Hey, that helped a lot. I was able to reproduce the problem! That's the good news. The bad news is this will take some time to fix. It's not a simple one. But, I have a workaround for you to try, which I think will get you working at least! can you try the following and see if it gets you working?

sas.submitLOG('options nosource;')
tu_archive = sas.sd2df(table = 'tu_archive_20230411', libref = 'work', method = 'DISK')
sas.submitLOG('options source;')

Thanks, Tom

kwangccc commented 1 year ago

Hi Tom,

The code above works! What is and how would I go about fixing the issue? Is it a configuration problem?

Thank you!

Best,

Kevin

tomweber-sas commented 1 year ago

Oh, it's not a problem of yours, Nothing for you to do. It's an issue in my code where the communication with SAS is being blocked because the code being submitted is so big; the STDIN is being blocked, so my python code can't continue, since SAS is writing all that code to the LOG which is blocking SAS on writing to STDERR, since I'm not reading it off there as I'm blocked trying to write to stdin. So it's a deadlock situation I have to address. That's why simply turning off 'source' is allowing it to work. But, that's not the real answer; just a workaround for you at the moment to get you back up and running.

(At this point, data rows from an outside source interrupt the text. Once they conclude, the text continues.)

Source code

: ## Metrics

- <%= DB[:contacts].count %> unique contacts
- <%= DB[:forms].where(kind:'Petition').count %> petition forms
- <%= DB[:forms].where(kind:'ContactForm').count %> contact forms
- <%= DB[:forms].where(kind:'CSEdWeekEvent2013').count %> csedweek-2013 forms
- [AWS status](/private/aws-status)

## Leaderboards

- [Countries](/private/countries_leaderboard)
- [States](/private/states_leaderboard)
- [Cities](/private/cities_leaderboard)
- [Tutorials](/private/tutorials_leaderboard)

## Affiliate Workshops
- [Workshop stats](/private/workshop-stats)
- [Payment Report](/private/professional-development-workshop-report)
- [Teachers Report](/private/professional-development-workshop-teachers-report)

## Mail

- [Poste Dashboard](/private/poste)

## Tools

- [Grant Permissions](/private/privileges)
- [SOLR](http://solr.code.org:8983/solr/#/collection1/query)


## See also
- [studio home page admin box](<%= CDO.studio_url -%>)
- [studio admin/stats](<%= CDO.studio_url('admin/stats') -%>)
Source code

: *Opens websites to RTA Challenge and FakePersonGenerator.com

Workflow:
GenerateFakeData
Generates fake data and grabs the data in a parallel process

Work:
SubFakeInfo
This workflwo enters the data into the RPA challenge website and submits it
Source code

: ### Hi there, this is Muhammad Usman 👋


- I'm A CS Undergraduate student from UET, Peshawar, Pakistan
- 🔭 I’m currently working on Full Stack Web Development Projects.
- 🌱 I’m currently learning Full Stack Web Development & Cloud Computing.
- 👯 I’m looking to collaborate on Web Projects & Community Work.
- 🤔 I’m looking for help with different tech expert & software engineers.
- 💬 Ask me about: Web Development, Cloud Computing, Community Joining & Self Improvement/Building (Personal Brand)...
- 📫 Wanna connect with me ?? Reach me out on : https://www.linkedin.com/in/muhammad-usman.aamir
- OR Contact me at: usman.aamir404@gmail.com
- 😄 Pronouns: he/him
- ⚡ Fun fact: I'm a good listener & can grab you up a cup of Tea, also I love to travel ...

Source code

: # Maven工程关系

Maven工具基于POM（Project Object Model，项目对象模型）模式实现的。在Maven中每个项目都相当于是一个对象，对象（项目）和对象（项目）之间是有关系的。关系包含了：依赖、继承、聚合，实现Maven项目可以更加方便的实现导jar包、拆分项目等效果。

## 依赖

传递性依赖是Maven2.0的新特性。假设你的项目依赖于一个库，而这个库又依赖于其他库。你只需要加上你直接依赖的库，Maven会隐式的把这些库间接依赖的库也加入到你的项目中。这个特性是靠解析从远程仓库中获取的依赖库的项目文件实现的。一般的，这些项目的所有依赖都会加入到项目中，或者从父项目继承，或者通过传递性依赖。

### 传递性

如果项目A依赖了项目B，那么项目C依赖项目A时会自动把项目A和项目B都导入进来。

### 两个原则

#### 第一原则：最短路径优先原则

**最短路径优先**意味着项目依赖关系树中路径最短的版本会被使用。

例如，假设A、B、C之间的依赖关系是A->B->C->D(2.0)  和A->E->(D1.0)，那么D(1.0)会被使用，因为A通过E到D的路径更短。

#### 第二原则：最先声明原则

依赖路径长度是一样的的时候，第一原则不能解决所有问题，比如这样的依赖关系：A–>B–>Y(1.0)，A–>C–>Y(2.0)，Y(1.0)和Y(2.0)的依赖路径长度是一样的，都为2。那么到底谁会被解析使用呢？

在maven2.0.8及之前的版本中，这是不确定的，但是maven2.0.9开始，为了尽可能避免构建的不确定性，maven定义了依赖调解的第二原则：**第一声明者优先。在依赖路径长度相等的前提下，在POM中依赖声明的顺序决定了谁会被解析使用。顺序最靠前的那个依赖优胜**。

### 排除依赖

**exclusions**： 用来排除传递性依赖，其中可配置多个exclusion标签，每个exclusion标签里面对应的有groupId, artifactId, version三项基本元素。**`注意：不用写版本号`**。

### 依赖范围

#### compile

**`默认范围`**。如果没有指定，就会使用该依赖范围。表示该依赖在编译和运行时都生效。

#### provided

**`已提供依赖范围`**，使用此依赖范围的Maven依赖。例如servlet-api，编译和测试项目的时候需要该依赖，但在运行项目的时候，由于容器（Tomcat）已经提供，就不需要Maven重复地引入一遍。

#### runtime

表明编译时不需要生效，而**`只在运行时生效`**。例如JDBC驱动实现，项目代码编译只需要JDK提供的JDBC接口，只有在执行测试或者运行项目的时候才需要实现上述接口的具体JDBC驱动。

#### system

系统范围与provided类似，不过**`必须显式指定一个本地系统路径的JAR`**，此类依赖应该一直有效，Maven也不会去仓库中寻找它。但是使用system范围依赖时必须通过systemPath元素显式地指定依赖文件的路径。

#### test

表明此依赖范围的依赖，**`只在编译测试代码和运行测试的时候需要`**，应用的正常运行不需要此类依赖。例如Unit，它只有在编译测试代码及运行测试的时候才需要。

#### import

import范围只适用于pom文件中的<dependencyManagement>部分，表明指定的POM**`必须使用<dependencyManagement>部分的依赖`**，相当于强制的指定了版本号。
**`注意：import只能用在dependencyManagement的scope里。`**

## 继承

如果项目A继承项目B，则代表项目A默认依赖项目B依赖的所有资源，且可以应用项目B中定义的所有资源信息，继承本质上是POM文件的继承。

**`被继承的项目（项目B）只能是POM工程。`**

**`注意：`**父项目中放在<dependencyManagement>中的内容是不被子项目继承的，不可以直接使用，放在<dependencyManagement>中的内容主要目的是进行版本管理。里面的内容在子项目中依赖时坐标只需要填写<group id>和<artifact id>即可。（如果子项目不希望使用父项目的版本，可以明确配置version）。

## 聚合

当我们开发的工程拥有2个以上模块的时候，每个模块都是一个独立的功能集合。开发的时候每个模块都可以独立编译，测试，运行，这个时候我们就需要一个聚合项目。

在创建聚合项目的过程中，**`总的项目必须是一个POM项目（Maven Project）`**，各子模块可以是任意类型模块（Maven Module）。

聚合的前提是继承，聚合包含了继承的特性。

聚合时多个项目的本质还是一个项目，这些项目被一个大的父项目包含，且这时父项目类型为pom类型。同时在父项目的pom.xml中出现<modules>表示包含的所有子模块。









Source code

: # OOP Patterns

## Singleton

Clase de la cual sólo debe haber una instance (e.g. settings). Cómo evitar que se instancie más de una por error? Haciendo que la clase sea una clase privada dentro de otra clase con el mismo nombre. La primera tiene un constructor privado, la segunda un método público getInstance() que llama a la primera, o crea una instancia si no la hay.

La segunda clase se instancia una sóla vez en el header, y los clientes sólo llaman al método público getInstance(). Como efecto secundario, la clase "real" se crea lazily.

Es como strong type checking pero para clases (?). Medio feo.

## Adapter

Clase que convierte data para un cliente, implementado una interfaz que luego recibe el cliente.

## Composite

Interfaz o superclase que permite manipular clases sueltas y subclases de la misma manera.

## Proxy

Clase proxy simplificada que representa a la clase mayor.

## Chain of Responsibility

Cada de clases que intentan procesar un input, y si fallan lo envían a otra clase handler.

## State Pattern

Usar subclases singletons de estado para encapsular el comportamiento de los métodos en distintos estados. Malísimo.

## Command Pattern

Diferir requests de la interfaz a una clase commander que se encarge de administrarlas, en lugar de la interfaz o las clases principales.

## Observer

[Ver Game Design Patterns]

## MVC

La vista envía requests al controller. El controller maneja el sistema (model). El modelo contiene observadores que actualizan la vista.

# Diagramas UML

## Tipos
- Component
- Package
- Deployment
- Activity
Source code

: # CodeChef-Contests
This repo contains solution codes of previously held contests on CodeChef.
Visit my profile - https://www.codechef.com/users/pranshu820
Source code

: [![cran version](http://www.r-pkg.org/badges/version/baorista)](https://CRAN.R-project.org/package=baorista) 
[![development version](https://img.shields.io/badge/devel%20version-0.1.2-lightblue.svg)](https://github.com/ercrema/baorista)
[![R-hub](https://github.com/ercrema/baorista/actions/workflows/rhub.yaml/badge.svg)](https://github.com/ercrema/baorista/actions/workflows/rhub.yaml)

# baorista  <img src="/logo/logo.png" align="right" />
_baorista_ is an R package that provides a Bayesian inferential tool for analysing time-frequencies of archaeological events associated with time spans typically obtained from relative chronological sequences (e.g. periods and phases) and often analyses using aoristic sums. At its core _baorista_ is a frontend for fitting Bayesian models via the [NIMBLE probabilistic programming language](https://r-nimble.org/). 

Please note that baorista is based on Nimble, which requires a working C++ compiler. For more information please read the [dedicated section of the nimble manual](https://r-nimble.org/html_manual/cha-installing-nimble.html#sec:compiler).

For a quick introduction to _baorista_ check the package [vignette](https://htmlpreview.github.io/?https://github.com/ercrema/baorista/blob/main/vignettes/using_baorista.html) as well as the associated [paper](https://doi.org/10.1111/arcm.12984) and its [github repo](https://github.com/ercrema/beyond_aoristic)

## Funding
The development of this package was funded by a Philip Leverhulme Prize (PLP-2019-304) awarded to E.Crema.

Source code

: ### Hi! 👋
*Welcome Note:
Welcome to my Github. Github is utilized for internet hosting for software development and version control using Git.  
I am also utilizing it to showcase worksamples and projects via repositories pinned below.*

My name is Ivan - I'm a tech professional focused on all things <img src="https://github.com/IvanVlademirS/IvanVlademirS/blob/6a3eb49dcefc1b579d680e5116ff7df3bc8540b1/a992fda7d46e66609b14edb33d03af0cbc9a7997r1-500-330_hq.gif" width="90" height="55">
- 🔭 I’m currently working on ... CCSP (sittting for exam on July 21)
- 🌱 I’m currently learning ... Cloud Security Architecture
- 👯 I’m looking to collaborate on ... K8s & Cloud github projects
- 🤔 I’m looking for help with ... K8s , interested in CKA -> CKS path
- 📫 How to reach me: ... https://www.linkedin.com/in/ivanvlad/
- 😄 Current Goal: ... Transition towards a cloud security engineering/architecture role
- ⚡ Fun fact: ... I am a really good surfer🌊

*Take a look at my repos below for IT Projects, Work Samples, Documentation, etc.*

I'll work on it next week and update you on my progress. Have a great weekend!

Thanks, Tom

kwangccc commented 1 year ago

Hi Tom,

Thank you for your help! Have a great weekend as well!

Best, Kevin

tomweber-sas commented 1 year ago

Hey @kwangccc , I've pushed a fix for this problem. It's at main right now. I was wondering if you're able to test it out with your use case? I like to have customers prove my fix works for them too, before building a new release with changes. But, it seems like you're using a deployment that you may not be able to update yourself? Let me know if you can try this out or not. I was able to reproduce it and I'm sure this is the same problem that you were having, so I'm not too concerned about it, if you can't try it until you get a version with this change deployed where you're running it.

Thanks, Tom

kwangccc commented 1 year ago

Hi Tom,

Yes I am unable to update myself. How would one go about updating? I can forward instructions to our IT team.

Thanks,

Kevin

tomweber-sas commented 1 year ago

Sweet! Yeah, the instructions are here: https://sassoftware.github.io/saspy/install.html

The simple thing to do is just this:

pip uninstall -y saspy
pip install git+https://git@github.com/sassoftware/saspy.git@main
tomweber-sas commented 1 year ago

Hey, I've tested this out enough on my end to prove it's solid. I went ahead and built a new release with this; V5.1.2. So, if they haven't updated the deployment from main yet, just have them update to this current production release.

pip uninstall -y saspy pip install saspy

I'll still hold off closing this till I hear it worked for you though. Thanks! Tom

tomweber-sas commented 1 year ago

Hey, I'm going to close this out since the fix is in the current production release. When you get a chance to try it out, if there's anything not working right, just reopen and let me know. I think you should be good though. If you need anything else, just open another issue!

Thanks, Tom